+**********************************************************************
*
*
* Einladung
*
*
*
* Informatik-Oberseminar
*
*
*
+****************************************************************
Zeit: Montag, 8. April 2024, 13.30 Uhr
Ort: Seminarraum 3, Kopernikusstraße 6
Referent: Benedikt Heinrichs M.Sc.
IT Center, RWTH Aachen University
Thema: Asynchronous Tracking and Description of Research Data Changes in Distributed Systems with Interoperable Metadata
Abstract:
With the digital revolution, the way to approach research has fundamentally changed.
Suddenly, research processes created digital research data that needed to be stored.
Initially, no standards for this existed, so practices diverged wildly.
Consequently, data was produced that was not findable without a management system.
For this reason, movements entered the picture intending to standardize these processes and define how research data should be managed.

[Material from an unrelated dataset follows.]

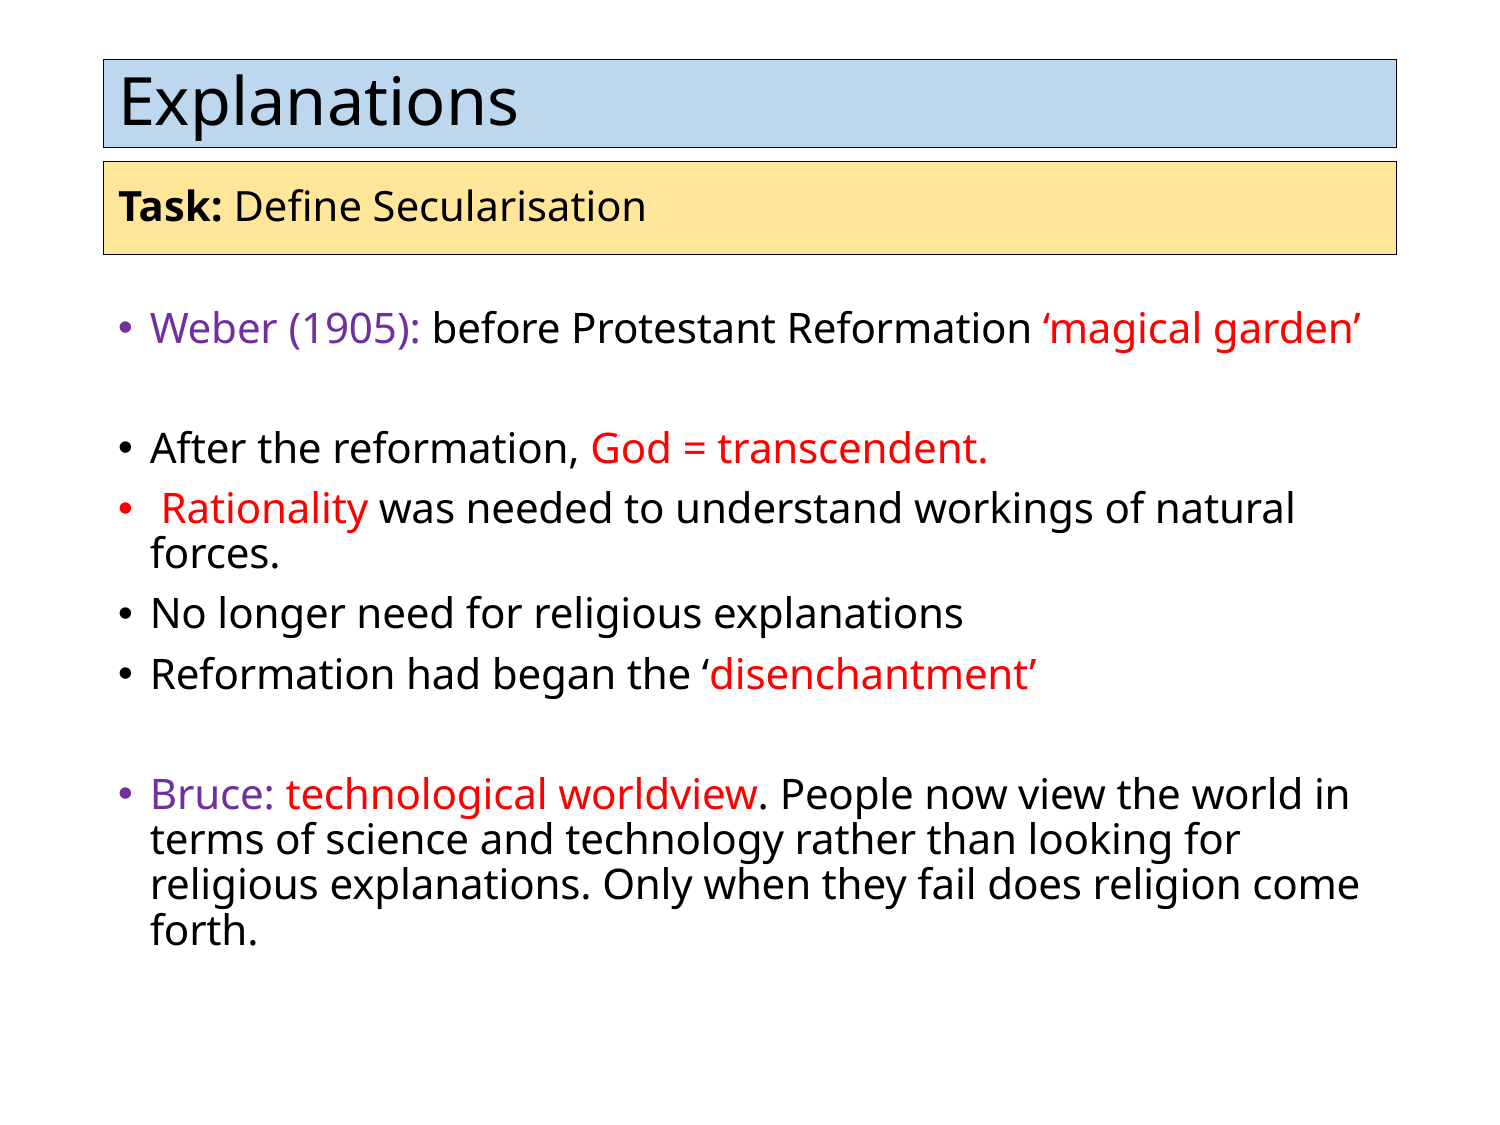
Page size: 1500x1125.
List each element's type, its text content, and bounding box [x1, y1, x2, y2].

title Explanations [103, 59, 1397, 148]
list Weber (1905): before Protestant Reformation ‘magical garden’ After the reformation, God = transcendent. Rationality was needed to understand workings of natural forces. No longer need for religious explanations Reformation had began the ‘disenchantment’ Bruce: technological worldview. People now view the world in terms of science and technology rather than looking for religious explanations. Only when they fail does religion come forth. [103, 299, 1397, 1014]
text_box Task: Define Secularisation [103, 161, 1397, 255]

One recommendation is the FAIR Guiding Principles, which describe that research data should be findable, accessible, interoperable, and reusable.
While these principles have set goals, no implementation guideline is provided since the different research areas are too diverse.

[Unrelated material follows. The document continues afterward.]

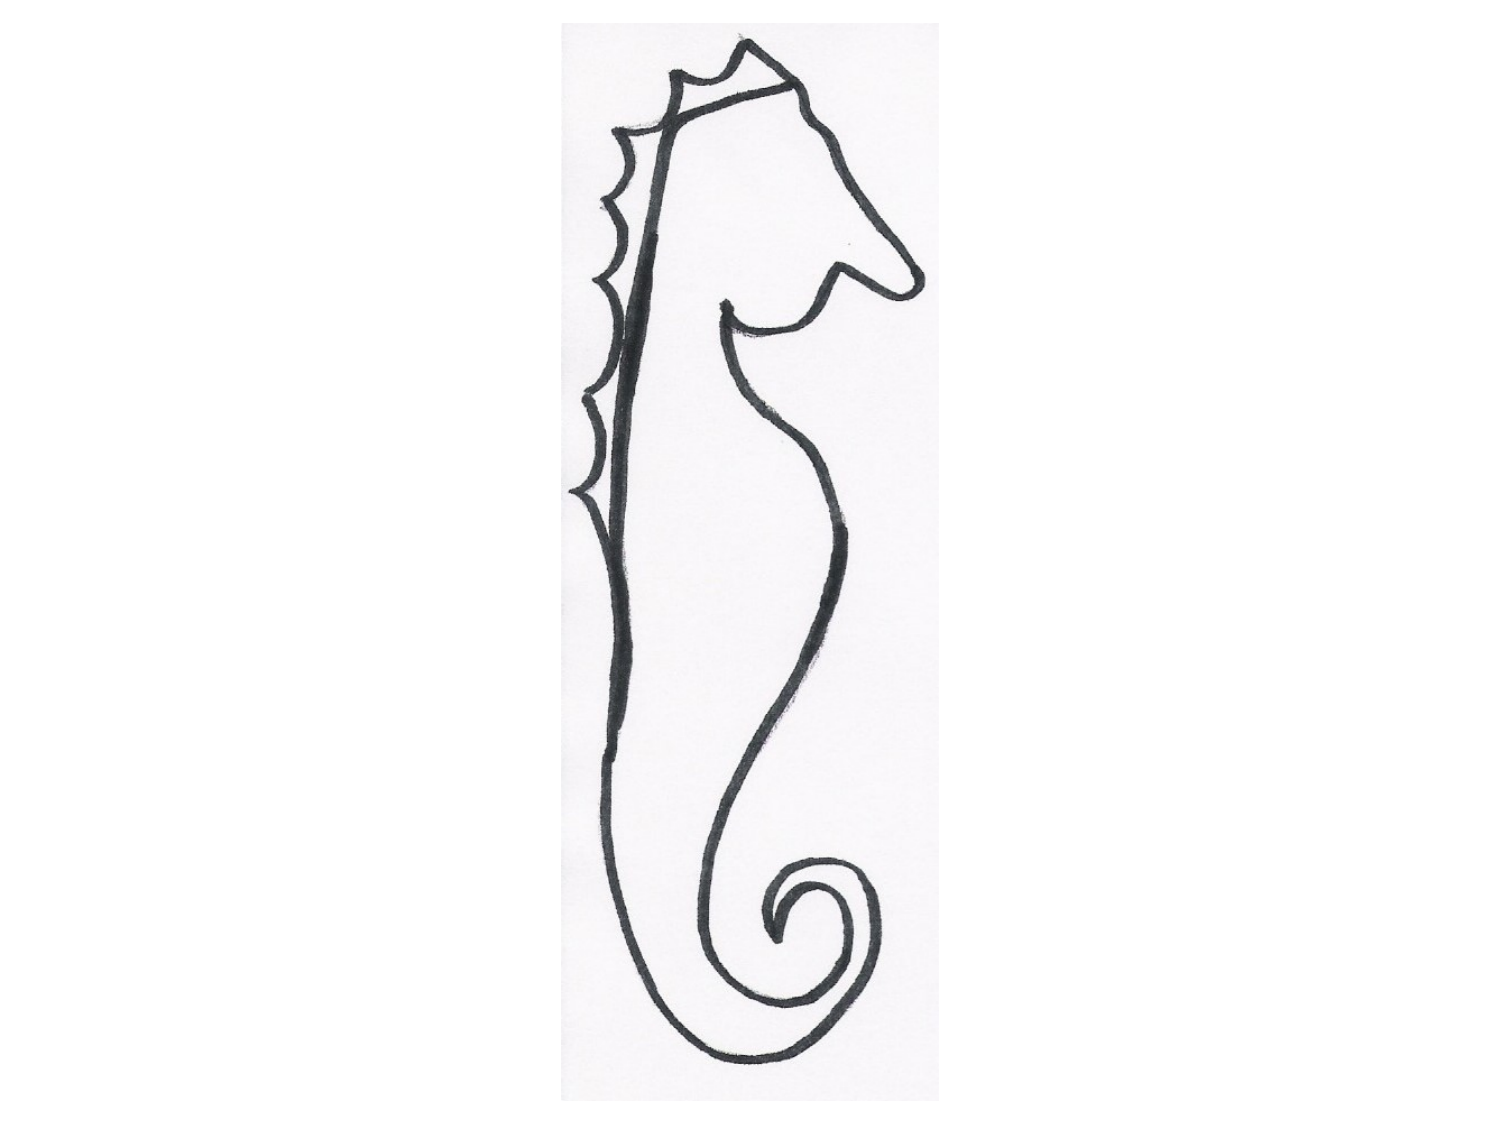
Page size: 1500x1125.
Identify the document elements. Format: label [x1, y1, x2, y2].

picture [560, 23, 940, 1102]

Therefore, research data management (RDM) teams around the globe have created numerous implementations.
Some of them are platforms like Coscine, which can manage research data and try to adhere to parts of the FAIR principles.
However, such platforms face the issue that researchers want to store their research data with an enterprise-ready and openly accessible storage provider.

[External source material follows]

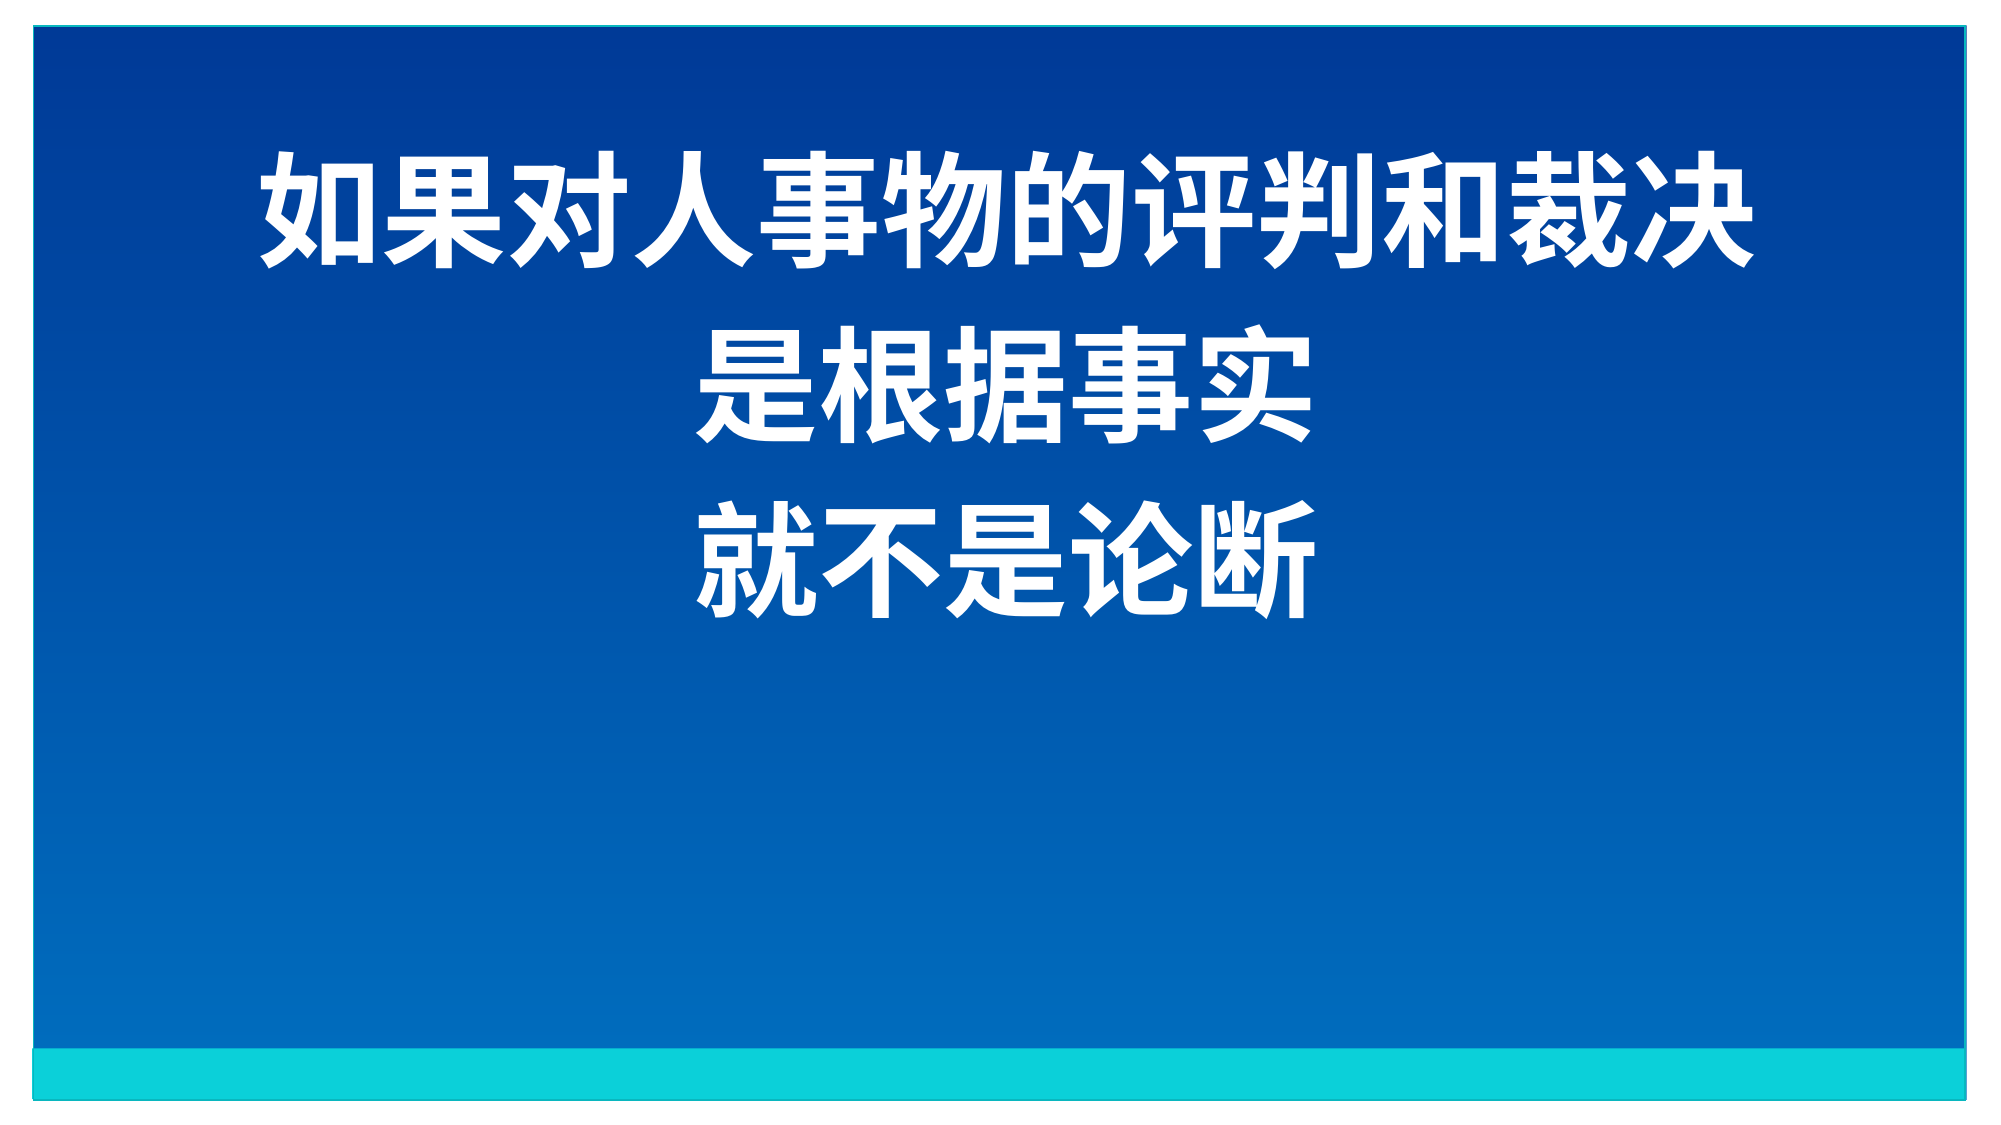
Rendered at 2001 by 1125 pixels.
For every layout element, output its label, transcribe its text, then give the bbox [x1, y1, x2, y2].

text_box 如果对人事物的评判和裁决 是根据事实 就不是论断 [149, 124, 1863, 640]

Therefore, research data often does not move through these platforms but directly through the storage providers.
This circumstance contradicts the aim of following the FAIR principles because the platforms cannot account for the research data movement and miss critical provenance information.
The presented thesis aims to close that gap by providing a method to calculate the missing provenance information after changes occur.
This so-called asynchronous data provenance is produced by comparing representations of research data.
If the representations have changed, a new version or variant of the research data has likely been created.
Representations can range from a generated hash to interoperable metadata about the research data.
This interoperable metadata is created by running a pipeline that receives research data and extracts valuable information about its content.
This information is annotated as interoperable metadata by following existing application profiles and ontologies.
Interoperable metadata can be used to compute the similarity of research data with a method called FSS Jaccard.
The created methods are integrated into a standards-based RDM system (RDMS), defined in this thesis, to show their applicability.
For this standards-based RDMS, Coscine is used as a use case.
Thereby, this thesis presents a method that can provide additional information about research data and close the presented gap for any standards-based RDMS.
By using this method, RDM teams can come closer to supporting the implementation of the FAIR principles and improving the processes for researchers.
Es laden ein: die Dozentinnen und Dozenten der Informatik